REQUIREMENT
Below is a block of entries; repeat exactly the lines starting at the line that contains "left shoulder: (139, 183)" and ending at the line that contains "right back paw: (86, 217)", both included.

EXERCISE INPUT

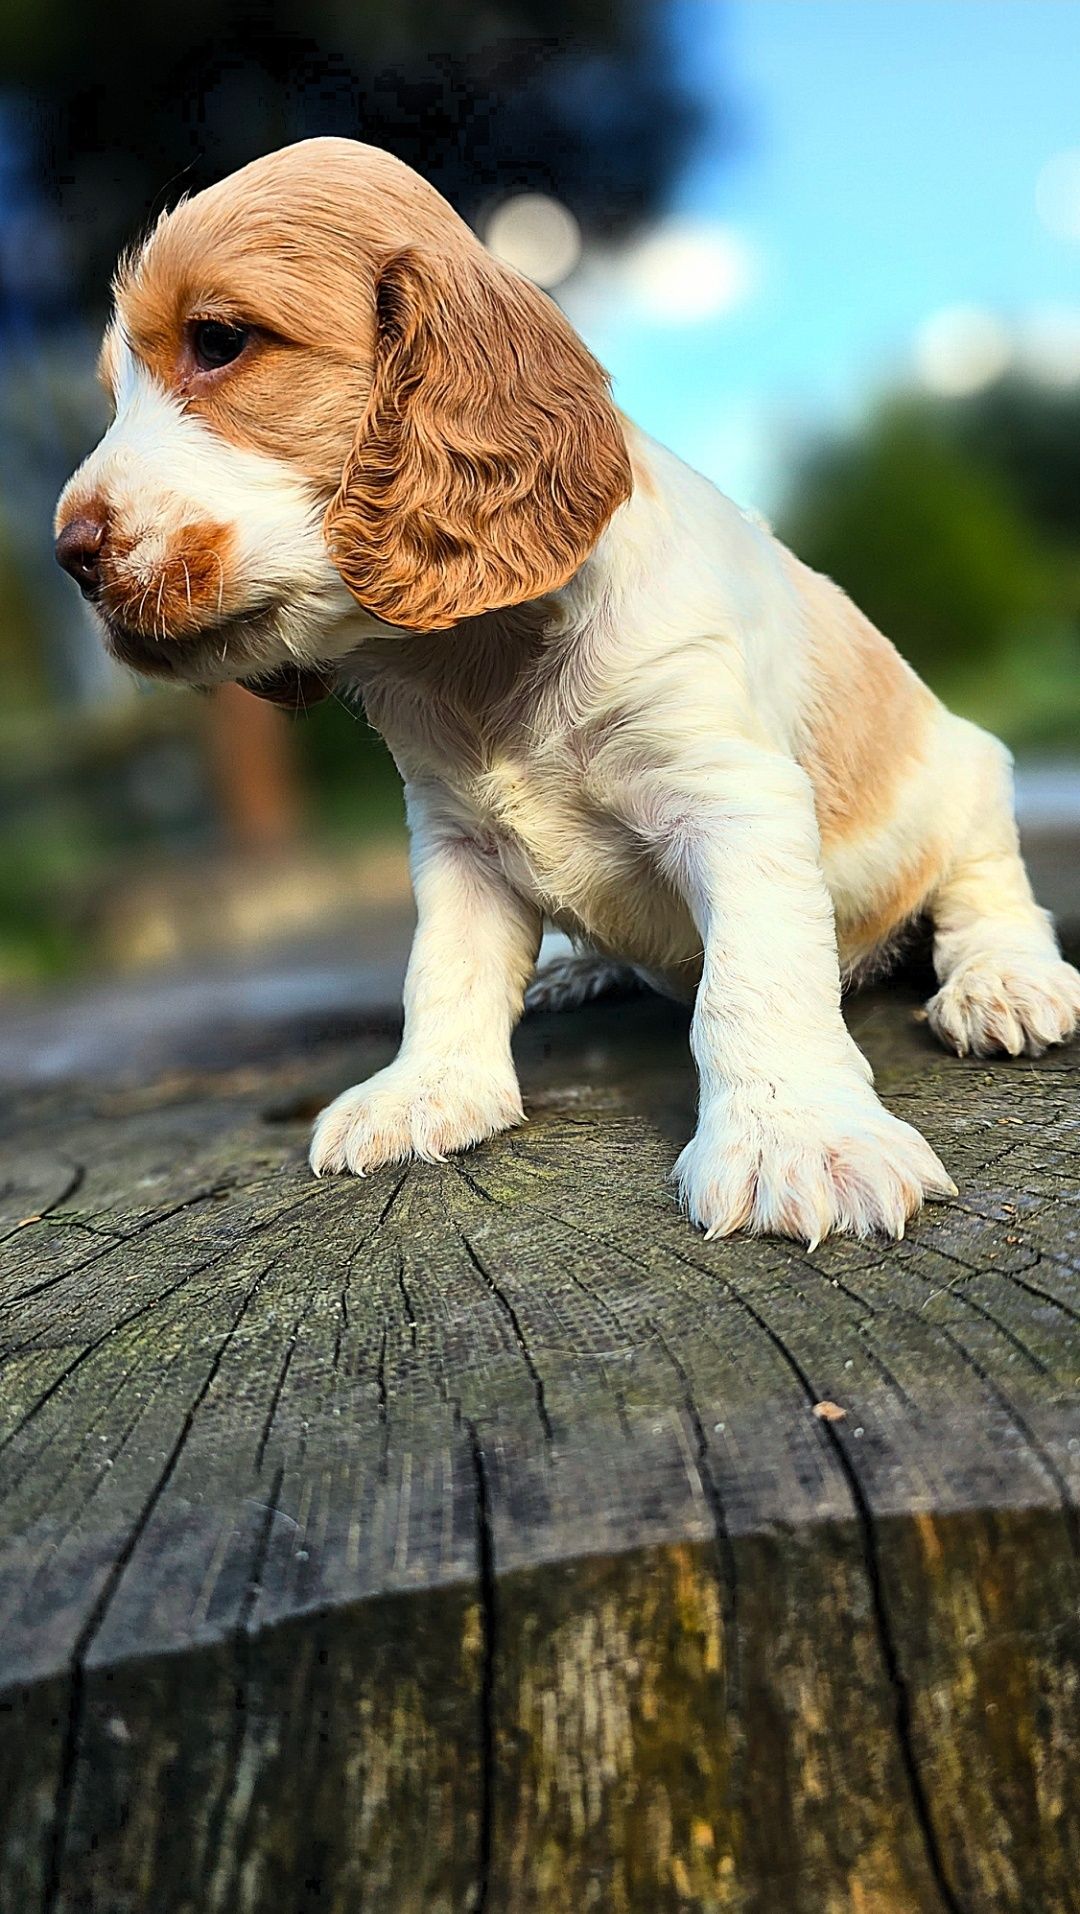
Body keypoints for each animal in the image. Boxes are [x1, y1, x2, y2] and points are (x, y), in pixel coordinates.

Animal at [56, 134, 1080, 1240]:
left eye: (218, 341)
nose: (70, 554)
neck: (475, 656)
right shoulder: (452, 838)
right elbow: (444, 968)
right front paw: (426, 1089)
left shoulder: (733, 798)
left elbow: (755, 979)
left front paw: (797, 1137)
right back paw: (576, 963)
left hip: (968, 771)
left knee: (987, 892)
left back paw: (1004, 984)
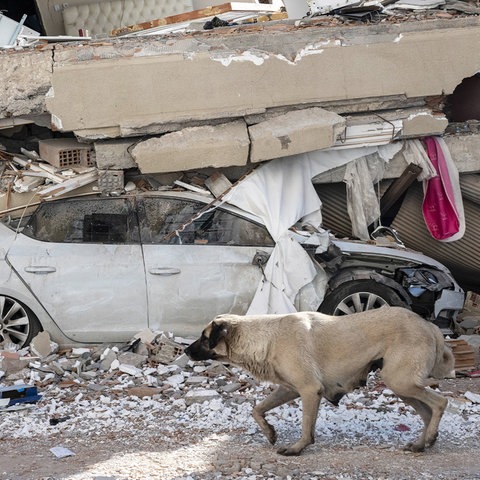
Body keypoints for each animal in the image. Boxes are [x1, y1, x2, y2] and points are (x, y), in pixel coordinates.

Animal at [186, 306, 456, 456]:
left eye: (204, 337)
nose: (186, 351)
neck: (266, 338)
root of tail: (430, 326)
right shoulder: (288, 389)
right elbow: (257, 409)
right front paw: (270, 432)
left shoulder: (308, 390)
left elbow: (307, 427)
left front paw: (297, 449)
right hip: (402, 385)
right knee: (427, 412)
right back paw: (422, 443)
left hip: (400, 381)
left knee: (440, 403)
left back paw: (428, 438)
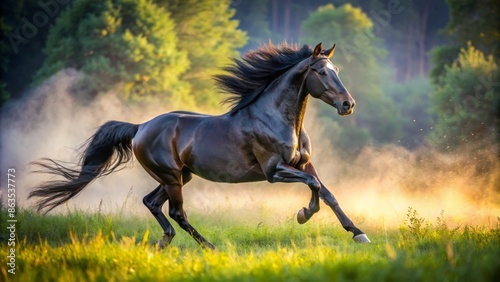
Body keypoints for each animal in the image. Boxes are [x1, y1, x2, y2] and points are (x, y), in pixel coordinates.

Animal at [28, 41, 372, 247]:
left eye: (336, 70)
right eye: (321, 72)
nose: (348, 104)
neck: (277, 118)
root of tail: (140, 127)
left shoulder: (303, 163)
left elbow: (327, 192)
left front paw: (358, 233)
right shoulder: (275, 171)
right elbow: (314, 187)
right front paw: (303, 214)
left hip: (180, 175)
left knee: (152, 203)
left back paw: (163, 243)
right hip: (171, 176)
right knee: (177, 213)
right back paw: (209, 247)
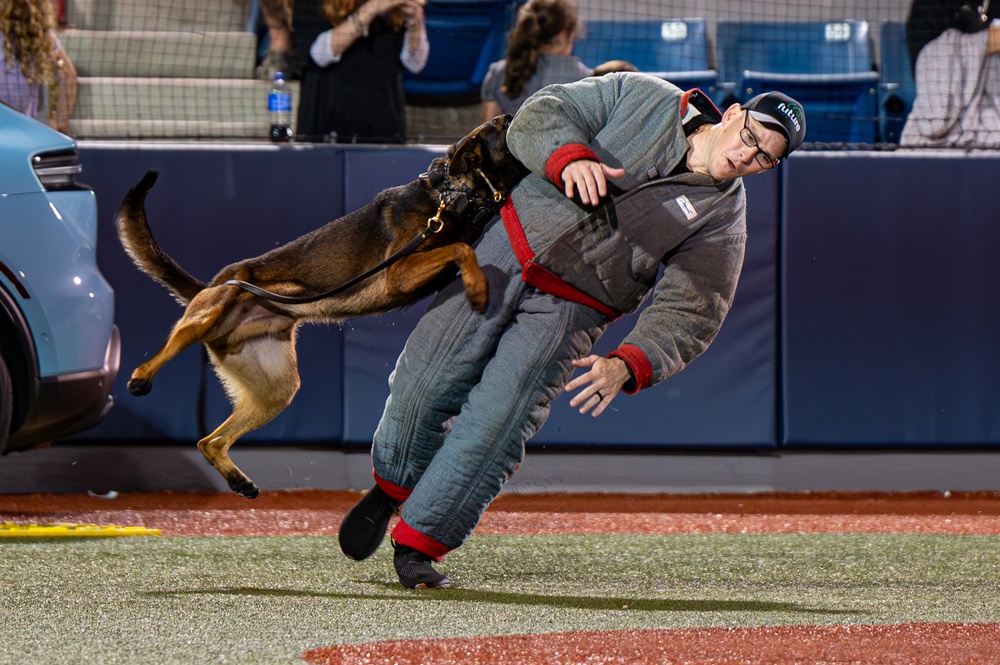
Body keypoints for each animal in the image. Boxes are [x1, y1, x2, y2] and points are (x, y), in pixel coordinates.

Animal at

==

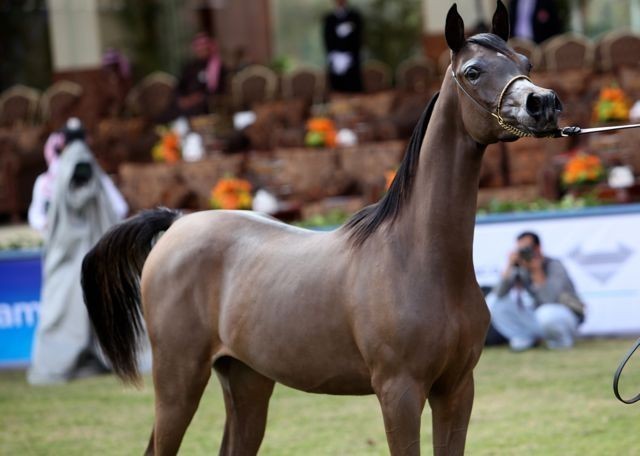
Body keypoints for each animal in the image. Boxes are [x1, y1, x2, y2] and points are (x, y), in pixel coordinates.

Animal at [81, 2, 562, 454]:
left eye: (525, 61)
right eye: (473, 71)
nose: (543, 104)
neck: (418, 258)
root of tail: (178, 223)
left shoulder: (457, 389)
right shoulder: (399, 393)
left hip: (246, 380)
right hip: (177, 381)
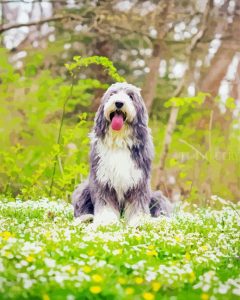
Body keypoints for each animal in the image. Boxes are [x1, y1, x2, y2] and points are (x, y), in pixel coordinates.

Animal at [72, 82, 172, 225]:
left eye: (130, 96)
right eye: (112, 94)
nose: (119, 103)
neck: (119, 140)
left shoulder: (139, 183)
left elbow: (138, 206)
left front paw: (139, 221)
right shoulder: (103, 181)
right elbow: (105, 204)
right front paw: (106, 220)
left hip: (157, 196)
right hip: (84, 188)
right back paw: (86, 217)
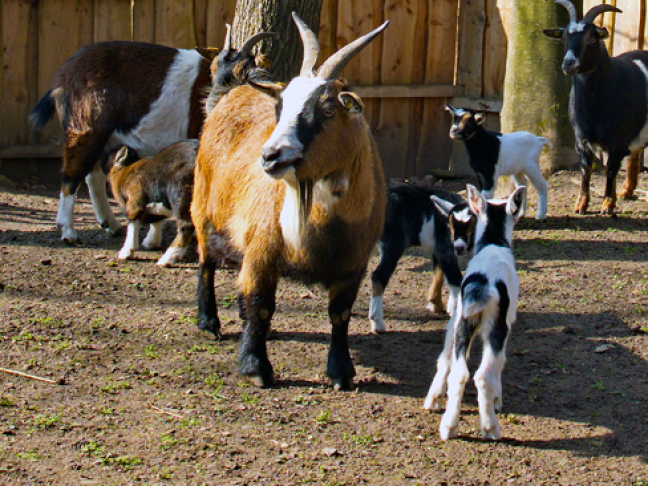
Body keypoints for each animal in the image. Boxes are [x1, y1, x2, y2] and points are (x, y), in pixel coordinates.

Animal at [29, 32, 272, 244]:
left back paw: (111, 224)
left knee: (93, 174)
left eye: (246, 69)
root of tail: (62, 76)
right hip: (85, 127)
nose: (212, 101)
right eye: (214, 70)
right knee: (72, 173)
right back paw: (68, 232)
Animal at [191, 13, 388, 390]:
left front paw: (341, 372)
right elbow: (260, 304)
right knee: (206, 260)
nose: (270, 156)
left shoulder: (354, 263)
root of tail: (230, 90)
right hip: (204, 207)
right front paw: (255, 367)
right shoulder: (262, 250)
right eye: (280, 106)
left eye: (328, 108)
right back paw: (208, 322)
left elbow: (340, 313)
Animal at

RESULT FOR THIS TASK
left shoulder: (139, 183)
left elbow: (138, 206)
left front paw: (139, 221)
right shoulder: (103, 181)
right elbow: (105, 204)
right front paw: (106, 220)
left hip: (157, 196)
right hip: (84, 188)
right back paw: (86, 217)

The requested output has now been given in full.